New to the site so excuse any clumsy writing:
I am attempting to write an equation that finds the surface area along a pyramid as you move up and down the height of it. I know the initial areas of the top and bottom and thought I could use the Frustum pyramid equation to find the volume:
\begin{align}
V=(\frac{h}{3})*(A_1+A_2+\sqrt{A_1*A_2})
\end{align}
And then move up and down between there to determine the area of the top (as the bottom stays constant).
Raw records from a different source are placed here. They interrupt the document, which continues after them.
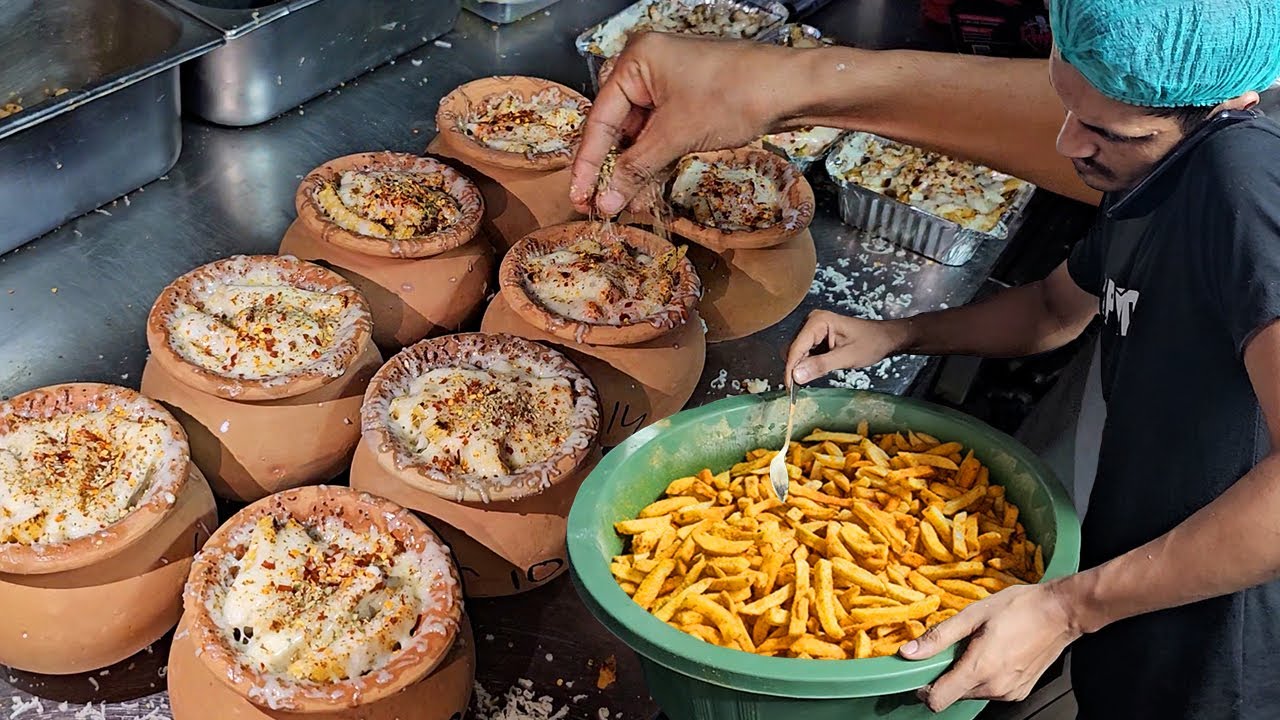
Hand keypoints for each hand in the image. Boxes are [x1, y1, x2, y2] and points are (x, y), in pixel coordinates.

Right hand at [569, 34, 799, 215]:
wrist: (790, 90)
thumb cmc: (735, 96)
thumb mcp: (677, 135)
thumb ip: (637, 168)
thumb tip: (606, 202)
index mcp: (636, 59)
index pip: (600, 117)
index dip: (589, 162)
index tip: (579, 195)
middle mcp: (646, 67)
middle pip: (615, 125)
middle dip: (609, 168)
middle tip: (596, 204)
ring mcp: (667, 84)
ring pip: (637, 134)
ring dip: (631, 170)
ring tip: (619, 205)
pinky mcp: (686, 101)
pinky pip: (658, 134)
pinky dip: (651, 161)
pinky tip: (642, 190)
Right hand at [785, 310, 909, 385]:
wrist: (885, 338)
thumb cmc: (871, 344)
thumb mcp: (847, 357)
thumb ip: (821, 365)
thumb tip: (796, 376)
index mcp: (818, 321)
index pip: (796, 347)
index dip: (790, 368)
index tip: (790, 389)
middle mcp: (811, 322)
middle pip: (792, 349)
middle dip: (795, 368)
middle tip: (802, 386)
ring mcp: (812, 329)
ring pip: (796, 353)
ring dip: (801, 367)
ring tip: (816, 375)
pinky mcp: (816, 337)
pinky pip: (804, 353)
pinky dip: (807, 364)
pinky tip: (818, 370)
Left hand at [900, 582, 1081, 711]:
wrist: (1060, 612)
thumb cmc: (1020, 608)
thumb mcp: (972, 615)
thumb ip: (938, 637)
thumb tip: (909, 652)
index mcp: (980, 669)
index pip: (938, 700)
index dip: (924, 689)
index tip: (922, 671)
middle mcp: (995, 687)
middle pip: (953, 695)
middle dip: (946, 675)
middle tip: (955, 648)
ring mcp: (1009, 692)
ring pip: (971, 693)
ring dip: (966, 675)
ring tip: (978, 647)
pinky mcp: (1019, 692)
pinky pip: (990, 691)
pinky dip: (984, 676)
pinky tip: (993, 653)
This train of thought has limited me in finding an equation that would help to determine the new surface area of the top as I change the height… thoughts?
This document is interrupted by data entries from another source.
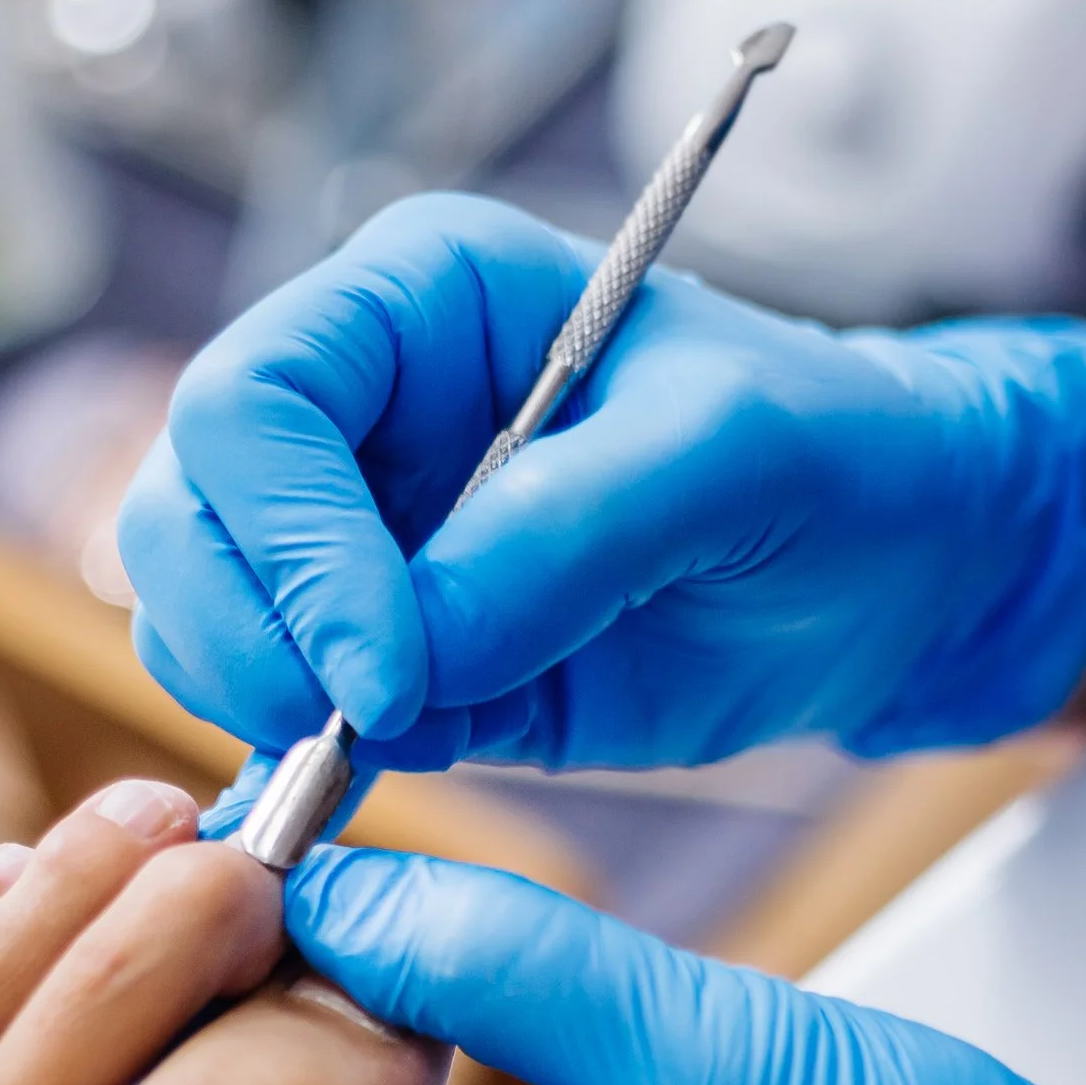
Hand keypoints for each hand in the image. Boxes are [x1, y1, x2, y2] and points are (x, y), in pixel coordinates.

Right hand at [119, 192, 1085, 769]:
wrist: (898, 571)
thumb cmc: (835, 458)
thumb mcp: (735, 458)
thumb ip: (573, 531)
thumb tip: (412, 650)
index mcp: (417, 301)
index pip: (255, 402)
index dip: (292, 541)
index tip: (392, 665)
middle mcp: (359, 413)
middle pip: (188, 514)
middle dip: (249, 631)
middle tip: (363, 724)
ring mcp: (357, 541)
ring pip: (203, 618)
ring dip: (261, 700)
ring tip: (397, 740)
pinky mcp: (384, 655)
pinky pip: (277, 711)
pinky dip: (297, 762)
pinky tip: (371, 783)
Edit, I am looking to find the surface area of water as it drains from a rectangular hole… here is an example of use:
Best Answer
If by "new surface area of the top as I change the height" you mean "area of a cross-section at a given height $y$ through a frustum of fixed height $h$ with areas $A_1$ and $A_2$ at top and bottom", then the formula you're looking for is $$A_y = (\sqrt{A_1} + \dfrac y h (\sqrt{A_2}-\sqrt{A_1}))^2$$ where $y$ varies from $y=0$ at the end with area $A_1$ to $y=h$ at the end with area $A_2$.
To see where the formula comes from (I just derived it), assumed WLOG we have the frustum of a square pyramid. The side-length of a cross section varies linearly from $\sqrt{A_1}$ to $\sqrt{A_2}$ as $y$ varies from $0$ to $h$ - the side length is the expression on the RHS being squared.
Example: a cone frustum of height $h$ with area $A_1=\pi r_1^2$ on the bottom and $A_2=\pi r_2^2$ on the top.
For your case of a pyramid with rectangular cross-section, i.e. a rectangle $a\times b$ on the bottom and rectangle $ka \times kb$ on the top, when you muddle through all the algebra you get the same result.